概述

Druid查詢是通過HTTP REST方式發送查詢請求，查詢的描述寫在一個JSON文件中，可以處理查詢請求的服務包括Broker、Historical和Realtime，這幾個服務節點都提供了相同的查詢接口，但一般是將查詢請求發送至Broker節點，由Broker節點根據查詢的數據源來轉發至Historical或者RealTime節點。

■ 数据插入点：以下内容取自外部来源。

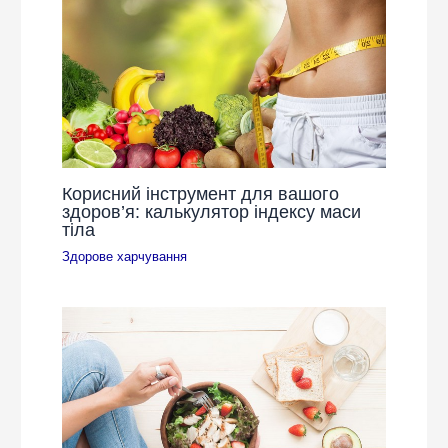
Корисний інструмент для вашого
здоров’я: калькулятор індексу маси
тіла
Здорове харчування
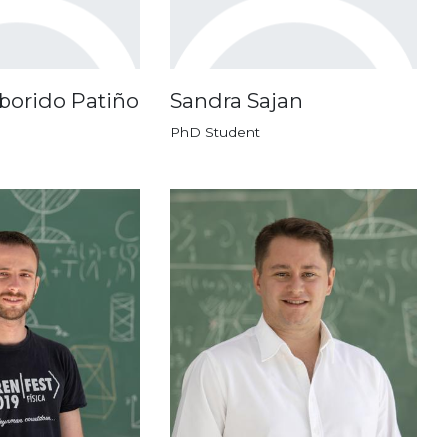
borido Patiño
Sandra Sajan
PhD Student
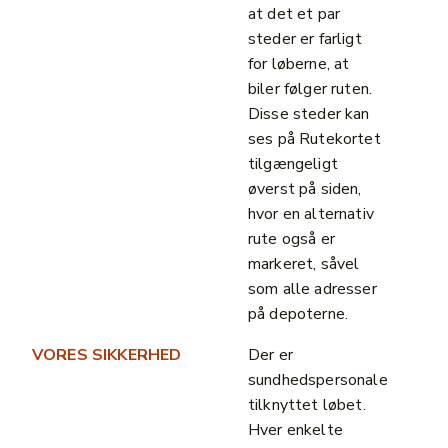
at det et par
steder er farligt
for løberne, at
biler følger ruten.
Disse steder kan
ses på Rutekortet
tilgængeligt
øverst på siden,
hvor en alternativ
rute også er
markeret, såvel
som alle adresser
på depoterne.
VORES SIKKERHED
Der er
sundhedspersonale
tilknyttet løbet.
Hver enkelte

另外，目前已有很多開源的使用其他語言查詢Druid數據的包。具體可參考：http://druid.io/docs/latest/development/libraries.html

Druid自帶的JSON+HTTP的查詢方式，使用的數據源爲lxw1234。

執行查詢（這裏指定的是Broker Node的地址）：

curl -X POST 'http://node2:8092/druid/v2/?pretty' -H 'content-type: application/json' -d @query.json

Druid關於Query的官方文檔地址在：http://druid.io/docs/latest/querying/querying.html

查詢分類：

基本的查詢有三類：聚合查詢（Aggregation Queries）、元數據查詢（Metadata Queries）和搜索查詢（Search Queries）。

聚合查詢（Aggregation Queries）
- Timeseries
- TopN
- GroupBy
元數據查詢（Metadata Queries）
- TimeBoundary
- SegmentMetadata
- DatasourceMetadata
搜索查詢（Search Queries）
- Search

1、聚合查詢（Aggregation Queries）

聚合查詢就是指標數據根據一定的規則，在一個或多個維度上進行聚合。

分爲三類：

Timeseries
TopN
GroupBy

1.1 Timeseries

Timeseries查詢根據指定的時間區間及時間間隔進行聚合查詢，在查詢中還可以指定過濾條件，需要聚合的指標列、等。

timeseries 查詢包括如下的字段：

字段名	描述	是否必須
queryType	查詢類型，這裏只有填寫timeseries查詢	是
dataSource	要查詢的數據源	是
intervals	查詢的時間範圍，默認是ISO-8601格式	是
granularity	查詢結果進行聚合的時間粒度（時間間隔）	是
aggregations	聚合的類型、字段及結果顯示的名稱	是
postAggregations	後期聚合	否
filter	過濾條件	否
descending	是否降序	否
context	指定一些查詢參數	否

timeseries輸出每個時間粒度內指定條件的統計信息，通過filter指定條件過濾，通過aggregations和postAggregations指定聚合方式。timeseries不能輸出維度信息,granularity支持all,none,second,minute,hour,day,week,month,year等維度。

一個簡單的Timeseries查詢配置文件如下：

{
    "queryType": "timeseries",
    "dataSource": "lxw1234",
    "intervals": [ "2015-11-15/2015-11-18" ],
    "granularity": "day",
    "aggregations": [
        {"type": "longSum", "fieldName": "count", "name": "total_count"}
    ]
}

運行結果：

Zero-filling：
一般情況下，使用Timeseries查詢按天彙總，而某一天沒有數據（被過濾掉了），那麼在結果中會顯示該天的彙總結果爲0。比如上面的數據，假設2015-11-15這一天沒有符合條件的數據，那麼結果會變成：

{
  "timestamp" : "2015-11-15T00:00:00.000Z",
  "result" : {
    "total_count" : 0
  }
}

如果不希望這種數據出現在結果中，那麼可以使用context選項來去掉它，context是用來指定一些查詢參數，配置如下：

"context" : {
    "skipEmptyBuckets": "true"
 }

1.2 TopN（TopN queries）

TopN就是基於一個維度GroupBy，然後按照彙總後的指標排序，取TopN.

在Druid中，TopN查詢要比相同實現方式的GroupBy+Ordering效率快。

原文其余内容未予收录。